Unit 5: Evaluation and Measuring Change
Because we’re generating evidence for others, communicating the result of pilots is incredibly important. We need to be clear and direct, avoid jargon, and follow the reverse pyramid-style used in journalism: with the most important conclusion at the top and the evidence coming after. This shouldn’t be a 20 page paper with citations, but rather a summary of the results of the pilot, then how we ran the pilot, then the pressure it was based on and the evidence we have for that pressure.
By using a consistent pilot outcome statement, it makes the outcomes between different pilots easy to compare and decisions easier to make.
- Confidence – how confident are you that the intervention will change behavior? Not confident, somewhat, or very confident. This is just a plain language version of p value.
- Intervention – what did you do? Without too much detail, be clear about the proposed intervention to be scaled.

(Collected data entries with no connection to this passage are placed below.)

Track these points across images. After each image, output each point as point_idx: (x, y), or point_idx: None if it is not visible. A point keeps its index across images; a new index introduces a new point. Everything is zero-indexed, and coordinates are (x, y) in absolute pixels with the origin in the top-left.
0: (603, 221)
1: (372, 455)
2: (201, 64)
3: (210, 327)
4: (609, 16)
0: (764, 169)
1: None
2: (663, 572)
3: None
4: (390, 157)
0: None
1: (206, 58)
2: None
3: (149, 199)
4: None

- Direction –this is straight from your behavioral statement; are you trying to get people to do something more or less?
- Behavior – you already know this, just copy/paste from your behavioral statement.
- Data – and again!
- Effort – the effort it takes to scale the intervention. This could be money ($5 per user), time (three months), or however the organization thinks about cost (3 months to setup, then $5 per user after that).
- Impact – the result of the behavior change. This could be money ($5 per user), time (three months), or however the organization thinks about benefit ($5 per user in savings and three months less in conversion time).
Activity:
Imagine you actually ran your proposed M&M pilot.
What might an outcome statement look like at the conclusion of your pilot?